Они еще долго стояли на балконе, рассматривая прохожих, возвращавшихся домой. Трамваи, набитые пассажирами, медленно ползли вверх по крутой улице Вентас.
— Ну, пойдем, Хоакин? — сказала Пепита.
— Да, нам далеко.
— Навещайте нас чаще.
— Как-нибудь обязательно зайдем.
Стоял тот волшебный час вечера, когда таинственные тени становятся сообщниками влюбленных.
— Ох, как я завидую этим женатикам, — пробормотала Пепита.
— Ничего, скоро и мы поженимся.
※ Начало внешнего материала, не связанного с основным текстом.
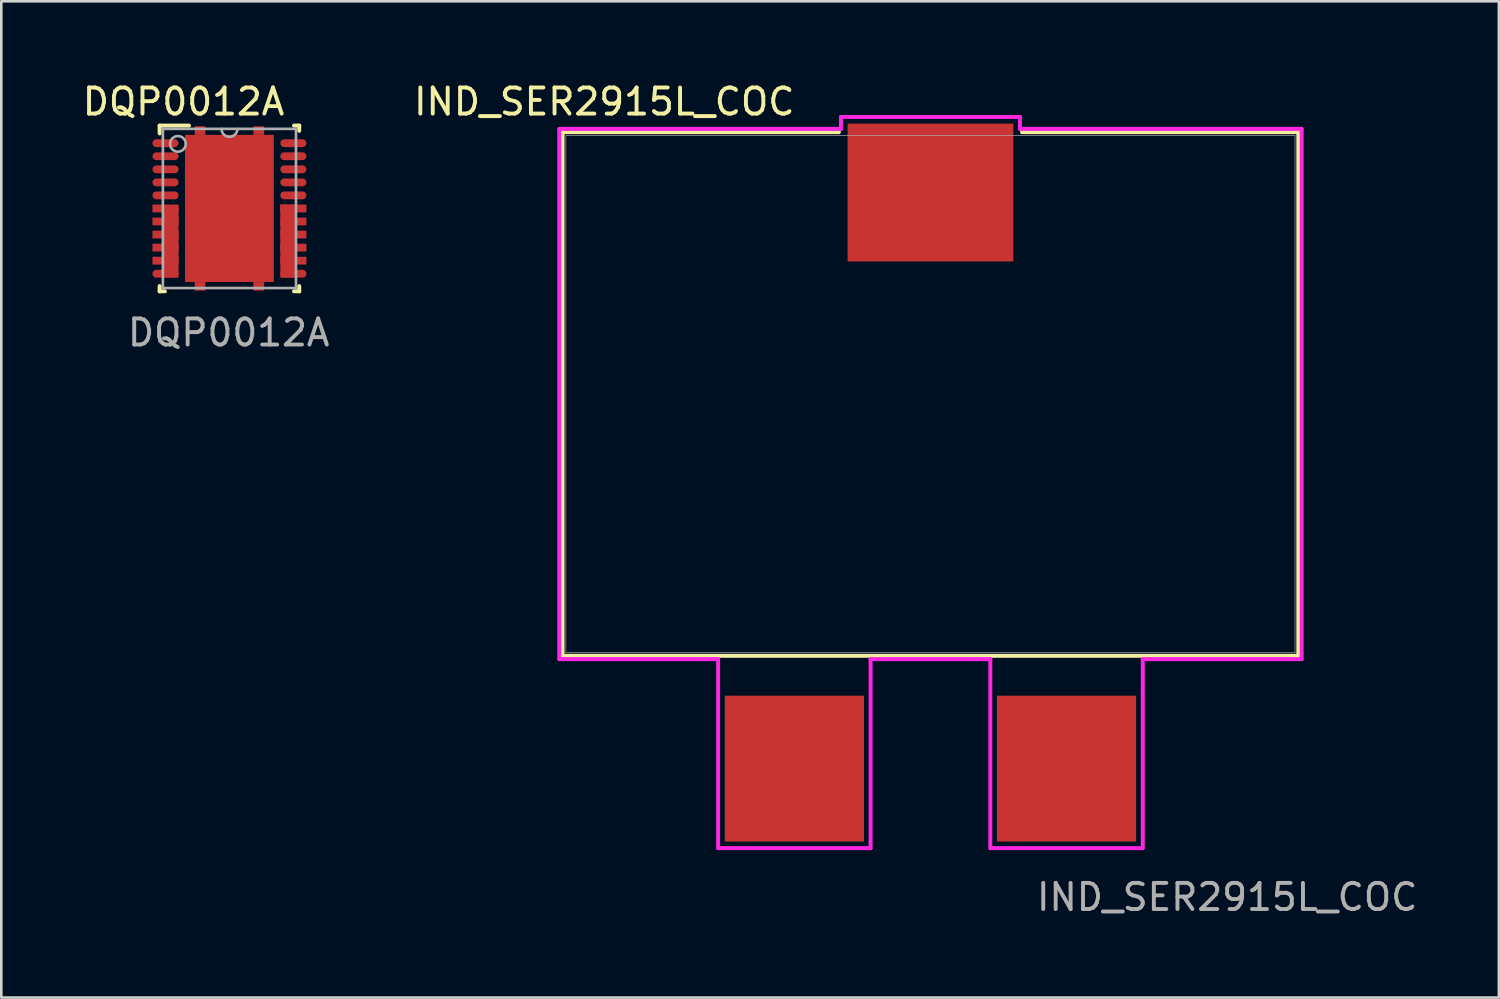
<source format=kicad_pcb>
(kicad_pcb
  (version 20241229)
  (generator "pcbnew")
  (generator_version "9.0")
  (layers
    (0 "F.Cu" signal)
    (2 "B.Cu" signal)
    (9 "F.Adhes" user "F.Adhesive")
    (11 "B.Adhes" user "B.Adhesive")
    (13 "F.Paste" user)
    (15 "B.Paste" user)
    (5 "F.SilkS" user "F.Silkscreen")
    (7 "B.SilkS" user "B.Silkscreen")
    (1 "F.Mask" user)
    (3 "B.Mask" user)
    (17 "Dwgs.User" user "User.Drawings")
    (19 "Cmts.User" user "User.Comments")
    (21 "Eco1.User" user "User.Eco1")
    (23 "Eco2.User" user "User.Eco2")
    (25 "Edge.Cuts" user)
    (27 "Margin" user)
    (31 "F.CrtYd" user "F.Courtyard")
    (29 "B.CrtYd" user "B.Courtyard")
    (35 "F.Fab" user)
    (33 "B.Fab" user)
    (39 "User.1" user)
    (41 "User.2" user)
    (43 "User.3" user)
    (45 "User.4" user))
  (footprint "DQP0012A"
    (layer "F.Cu")
    (at 5.742 4.938)
    (property "Reference" "DQP0012A" (at -1.76 -4.09 0) (unlocked yes) (layer "F.SilkS") (effects (font (size 1 1) (thickness 0.15))))
    (attr smd)
    (fp_poly (pts (xy -2.95 0.15) (xy -2.95 -0.15) (xy -1.95 -0.15) (xy -1.95 0.15)) (stroke (width 0) (type solid)) (fill yes) (layer "F.Cu"))
    (fp_poly (pts (xy -2.95 0.65) (xy -2.95 0.35) (xy -1.95 0.35) (xy -1.95 0.65)) (stroke (width 0) (type solid)) (fill yes) (layer "F.Cu"))
    (fp_poly (pts (xy -2.95 1.15) (xy -2.95 0.85) (xy -1.95 0.85) (xy -1.95 1.15)) (stroke (width 0) (type solid)) (fill yes) (layer "F.Cu"))
    (fp_poly (pts (xy -2.95 1.65) (xy -2.95 1.35) (xy -1.95 1.35) (xy -1.95 1.65)) (stroke (width 0) (type solid)) (fill yes) (layer "F.Cu"))
    (fp_poly (pts (xy -2.95 2.15) (xy -2.95 1.851) (xy -1.95 1.851) (xy -1.95 2.15)) (stroke (width 0) (type solid)) (fill yes) (layer "F.Cu"))
    (fp_poly (pts (xy -1.95 2.651) (xy -1.95 -0.125) (xy -2.525 -0.125) (xy -2.525 2.651)) (stroke (width 0) (type solid)) (fill yes) (layer "F.Cu"))
    (fp_poly (pts (xy -1.33 -2.82) (xy -0.92 -2.82) (xy -0.92 -3.149) (xy -1.33 -3.149)) (stroke (width 0) (type solid)) (fill yes) (layer "F.Cu"))
    (fp_poly (pts (xy -1.33 2.82) (xy -0.92 2.82) (xy -0.92 3.149) (xy -1.33 3.149)) (stroke (width 0) (type solid)) (fill yes) (layer "F.Cu"))
    (fp_poly (pts (xy 1.33 -2.82) (xy 0.92 -2.82) (xy 0.92 -3.149) (xy 1.33 -3.149)) (stroke (width 0) (type solid)) (fill yes) (layer "F.Cu"))
    (fp_poly (pts (xy 1.33 2.82) (xy 0.92 2.82) (xy 0.92 3.149) (xy 1.33 3.149)) (stroke (width 0) (type solid)) (fill yes) (layer "F.Cu"))
    (fp_poly (pts (xy 1.95 0.15) (xy 1.95 -0.15) (xy 2.95 -0.15) (xy 2.95 0.15)) (stroke (width 0) (type solid)) (fill yes) (layer "F.Cu"))
    (fp_poly (pts (xy 1.95 0.65) (xy 1.95 0.35) (xy 2.95 0.35) (xy 2.95 0.65)) (stroke (width 0) (type solid)) (fill yes) (layer "F.Cu"))
    (fp_poly (pts (xy 1.95 1.15) (xy 1.95 0.85) (xy 2.95 0.85) (xy 2.95 1.15)) (stroke (width 0) (type solid)) (fill yes) (layer "F.Cu"))
    (fp_poly (pts (xy 1.95 1.65) (xy 1.95 1.35) (xy 2.95 1.35) (xy 2.95 1.65)) (stroke (width 0) (type solid)) (fill yes) (layer "F.Cu"))
    (fp_poly (pts (xy 1.95 2.15) (xy 1.95 1.851) (xy 2.95 1.851) (xy 2.95 2.15)) (stroke (width 0) (type solid)) (fill yes) (layer "F.Cu"))
    (fp_poly (pts (xy 1.95 2.651) (xy 1.95 -0.15) (xy 2.525 -0.15) (xy 2.525 2.651)) (stroke (width 0) (type solid)) (fill yes) (layer "F.Cu"))
    (fp_line (start -2.675 -3.175) (end -1.55 -3.175) (stroke (width 0.152) (type solid)) (layer "F.SilkS"))
    (fp_line (start -2.675 -2.875) (end -2.675 -3.175) (stroke (width 0.152) (type solid)) (layer "F.SilkS"))
    (fp_line (start -2.675 3.175) (end -2.675 2.975) (stroke (width 0.152) (type solid)) (layer "F.SilkS"))
    (fp_line (start -2.675 3.175) (end -2.475 3.175) (stroke (width 0.152) (type solid)) (layer "F.SilkS"))
    (fp_line (start 2.475 -3.175) (end 2.675 -3.175) (stroke (width 0.152) (type solid)) (layer "F.SilkS"))
    (fp_line (start 2.475 3.175) (end 2.675 3.175) (stroke (width 0.152) (type solid)) (layer "F.SilkS"))
    (fp_line (start 2.675 -2.975) (end 2.675 -3.175) (stroke (width 0.152) (type solid)) (layer "F.SilkS"))
    (fp_line (start 2.675 3.175) (end 2.675 2.975) (stroke (width 0.152) (type solid)) (layer "F.SilkS"))
    (fp_poly (pts (xy -1.279 -2.87) (xy -0.971 -2.87) (xy -0.971 -3.099) (xy -1.279 -3.099)) (stroke (width 0) (type solid)) (fill yes) (layer "F.Paste"))
    (fp_poly (pts (xy -1.279 2.87) (xy -0.971 2.87) (xy -0.971 3.099) (xy -1.279 3.099)) (stroke (width 0) (type solid)) (fill yes) (layer "F.Paste"))
    (fp_poly (pts (xy -0.1 -2.72) (xy -1.6 -2.72) (xy -1.6 -1.51) (xy -0.1 -1.51)) (stroke (width 0) (type solid)) (fill yes) (layer "F.Paste"))
    (fp_poly (pts (xy -0.1 -1.31) (xy -1.6 -1.31) (xy -1.6 -0.1) (xy -0.1 -0.1)) (stroke (width 0) (type solid)) (fill yes) (layer "F.Paste"))
    (fp_poly (pts (xy -0.1 0.1) (xy -1.6 0.1) (xy -1.6 1.31) (xy -0.1 1.31)) (stroke (width 0) (type solid)) (fill yes) (layer "F.Paste"))
    (fp_poly (pts (xy -0.1 1.51) (xy -1.6 1.51) (xy -1.6 2.72) (xy -0.1 2.72)) (stroke (width 0) (type solid)) (fill yes) (layer "F.Paste"))
    (fp_poly (pts (xy 1.279 -2.87) (xy 0.971 -2.87) (xy 0.971 -3.099) (xy 1.279 -3.099)) (stroke (width 0) (type solid)) (fill yes) (layer "F.Paste"))
    (fp_poly (pts (xy 1.279 2.87) (xy 0.971 2.87) (xy 0.971 3.099) (xy 1.279 3.099)) (stroke (width 0) (type solid)) (fill yes) (layer "F.Paste"))
    (fp_poly (pts (xy 1.6 -2.72) (xy 0.1 -2.72) (xy 0.1 -1.51) (xy 1.6 -1.51)) (stroke (width 0) (type solid)) (fill yes) (layer "F.Paste"))
    (fp_poly (pts (xy 1.6 -1.31) (xy 0.1 -1.31) (xy 0.1 -0.1) (xy 1.6 -0.1)) (stroke (width 0) (type solid)) (fill yes) (layer "F.Paste"))
    (fp_poly (pts (xy 1.6 0.1) (xy 0.1 0.1) (xy 0.1 1.31) (xy 1.6 1.31)) (stroke (width 0) (type solid)) (fill yes) (layer "F.Paste"))
    (fp_poly (pts (xy 1.6 1.51) (xy 0.1 1.51) (xy 0.1 2.72) (xy 1.6 2.72)) (stroke (width 0) (type solid)) (fill yes) (layer "F.Paste"))
    (fp_line (start -2.55 -3.05) (end 2.55 -3.05) (stroke (width 0.1) (type solid)) (layer "F.Fab"))
    (fp_line (start -2.55 3.05) (end -2.55 -3.05) (stroke (width 0.1) (type solid)) (layer "F.Fab"))
    (fp_line (start -2.55 3.05) (end 2.55 3.05) (stroke (width 0.1) (type solid)) (layer "F.Fab"))
    (fp_line (start 2.55 3.05) (end 2.55 -3.05) (stroke (width 0.1) (type solid)) (layer "F.Fab"))
    (fp_arc (start 0.3048 -3.050032) (mid 0 -2.745232) (end -0.3048 -3.050032) (stroke (width 0.1) (type solid)) (layer "F.Fab"))
    (fp_circle (center -1.975 -2.475) (end -1.675 -2.475) (stroke (width 0.1) (type solid)) (fill no) (layer "F.Fab"))
    (fp_text user "${REFERENCE}" (at -0.03 4.76 0) (unlocked yes) (layer "F.Fab") (effects (font (size 1 1) (thickness 0.15))))
    (pad "1" smd oval (at -2.45 -2.501) (size 1 0.3) (layers "F.Cu" "F.Mask" "F.Paste"))
    (pad "2" smd oval (at -2.45 -2.001) (size 1 0.3) (layers "F.Cu" "F.Mask" "F.Paste"))
    (pad "3" smd oval (at -2.45 -1.5) (size 1 0.3) (layers "F.Cu" "F.Mask" "F.Paste"))
    (pad "4" smd oval (at -2.45 -1) (size 1 0.3) (layers "F.Cu" "F.Mask" "F.Paste"))
    (pad "5" smd oval (at -2.45 -0.5) (size 1 0.3) (layers "F.Cu" "F.Mask" "F.Paste"))
    (pad "6" smd oval (at -2.45 2.501) (size 1 0.3) (layers "F.Cu" "F.Mask" "F.Paste"))
    (pad "7" smd oval (at 2.45 2.501) (size 1 0.3) (layers "F.Cu" "F.Mask" "F.Paste"))
    (pad "8" smd oval (at 2.45 -0.5) (size 1 0.3) (layers "F.Cu" "F.Mask" "F.Paste"))
    (pad "9" smd oval (at 2.45 -1) (size 1 0.3) (layers "F.Cu" "F.Mask" "F.Paste"))
    (pad "10" smd oval (at 2.45 -1.5) (size 1 0.3) (layers "F.Cu" "F.Mask" "F.Paste"))
    (pad "11" smd oval (at 2.45 -2.001) (size 1 0.3) (layers "F.Cu" "F.Mask" "F.Paste"))
    (pad "12" smd oval (at 2.45 -2.501) (size 1 0.3) (layers "F.Cu" "F.Mask" "F.Paste"))
    (pad "13" smd rect (at 0 0) (size 3.4 5.639) (layers "F.Cu" "F.Mask")))
  (footprint "IND_SER2915L_COC"
    (layer "F.Cu")
    (at 32.605 12.048)
    (property "Reference" "IND_SER2915L_COC" (at -12.5 -11.2 0) (unlocked yes) (layer "F.SilkS") (effects (font (size 1 1) (thickness 0.15))))
    (attr smd)
    (fp_line (start -14.097 -10.033) (end -14.097 10.033) (stroke (width 0.152) (type solid)) (layer "F.SilkS"))
    (fp_line (start -14.097 10.033) (end 14.097 10.033) (stroke (width 0.152) (type solid)) (layer "F.SilkS"))
    (fp_line (start -3.508 -10.033) (end -14.097 -10.033) (stroke (width 0.152) (type solid)) (layer "F.SilkS"))
    (fp_line (start 14.097 -10.033) (end 3.508 -10.033) (stroke (width 0.152) (type solid)) (layer "F.SilkS"))
    (fp_line (start 14.097 10.033) (end 14.097 -10.033) (stroke (width 0.152) (type solid)) (layer "F.SilkS"))
    (fp_line (start -14.224 -10.16) (end -14.224 10.16) (stroke (width 0.152) (type solid)) (layer "F.CrtYd"))
    (fp_line (start -14.224 10.16) (end -8.136 10.16) (stroke (width 0.152) (type solid)) (layer "F.CrtYd"))
    (fp_line (start -8.136 10.16) (end -8.136 17.403) (stroke (width 0.152) (type solid)) (layer "F.CrtYd"))
    (fp_line (start -8.136 17.403) (end -2.294 17.403) (stroke (width 0.152) (type solid)) (layer "F.CrtYd"))
    (fp_line (start -3.429 -10.616) (end -3.429 -10.16) (stroke (width 0.152) (type solid)) (layer "F.CrtYd"))
    (fp_line (start -3.429 -10.16) (end -14.224 -10.16) (stroke (width 0.152) (type solid)) (layer "F.CrtYd"))
    (fp_line (start -2.294 10.16) (end 2.294 10.16) (stroke (width 0.152) (type solid)) (layer "F.CrtYd"))
    (fp_line (start -2.294 17.403) (end -2.294 10.16) (stroke (width 0.152) (type solid)) (layer "F.CrtYd"))
    (fp_line (start 2.294 10.16) (end 2.294 17.403) (stroke (width 0.152) (type solid)) (layer "F.CrtYd"))
    (fp_line (start 2.294 17.403) (end 8.136 17.403) (stroke (width 0.152) (type solid)) (layer "F.CrtYd"))
    (fp_line (start 3.429 -10.616) (end -3.429 -10.616) (stroke (width 0.152) (type solid)) (layer "F.CrtYd"))
    (fp_line (start 3.429 -10.16) (end 3.429 -10.616) (stroke (width 0.152) (type solid)) (layer "F.CrtYd"))
    (fp_line (start 8.136 10.16) (end 14.224 10.16) (stroke (width 0.152) (type solid)) (layer "F.CrtYd"))
    (fp_line (start 8.136 17.403) (end 8.136 10.16) (stroke (width 0.152) (type solid)) (layer "F.CrtYd"))
    (fp_line (start 14.224 -10.16) (end 3.429 -10.16) (stroke (width 0.152) (type solid)) (layer "F.CrtYd"))
    (fp_line (start 14.224 10.16) (end 14.224 -10.16) (stroke (width 0.152) (type solid)) (layer "F.CrtYd"))
    (fp_line (start -13.97 -9.906) (end -13.97 9.906) (stroke (width 0.025) (type solid)) (layer "F.Fab"))
    (fp_line (start -13.97 9.906) (end 13.97 9.906) (stroke (width 0.025) (type solid)) (layer "F.Fab"))
    (fp_line (start 13.97 -9.906) (end -13.97 -9.906) (stroke (width 0.025) (type solid)) (layer "F.Fab"))
    (fp_line (start 13.97 9.906) (end 13.97 -9.906) (stroke (width 0.025) (type solid)) (layer "F.Fab"))
    (fp_text user "${REFERENCE}" (at 11.37 19.28 0) (unlocked yes) (layer "F.Fab") (effects (font (size 1 1) (thickness 0.15))))
    (pad "1" smd rect (at -5.215 14.355) (size 5.334 5.588) (layers "F.Cu" "F.Mask" "F.Paste"))
    (pad "2" smd rect (at 5.215 14.355) (size 5.334 5.588) (layers "F.Cu" "F.Mask" "F.Paste"))
    (pad "3" smd rect (at 0 -7.72) (size 6.35 5.283) (layers "F.Cu" "F.Mask" "F.Paste")))
  (gr_rect
    (start -3 -3)
    (end 54.386 35.176)
    (stroke (width 0.1) (type default))
    (fill no)
    (layer "Edge.Cuts")))
</source>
Время летит незаметно.
— Больно долго мы ходим в женихах и невестах…
Молодые влюбленные, взявшись за руки, печально побрели по кольцевой аллее, окаймлявшей арену для боя быков на Вентас.
Когда Рамиро закончил работу, было уже семь часов вечера. Поспешно сбежал он с пятого этажа по широкой мраморной лестнице, держась за золоченые металлические перила. Выскочив на улицу, взглянул на небо. Солнце закатывалось за дома на проспекте Принцессы. Зарево заката играло на стенах домов, в стеклах окон, заливая все вокруг оранжевым светом.
День выдался жаркий, но к вечеру пролился легкий дождичек. В воздухе чувствовалась приятная влажность, освежавшая листву на деревьях площади Испании.
Рамиро, засунув руку в карман брюк, перебирал мелочь. Нащупал ключи.
Снова пошел дождь. Капли падали медленно, как бы нехотя. На небосводе, словно прочерченная циркулем, засияла радуга. Рамиро, глядя в небо, вспомнил песенку, которую распевал в детстве: «Дождик, дождик, пуще, дам тебе я гущи!»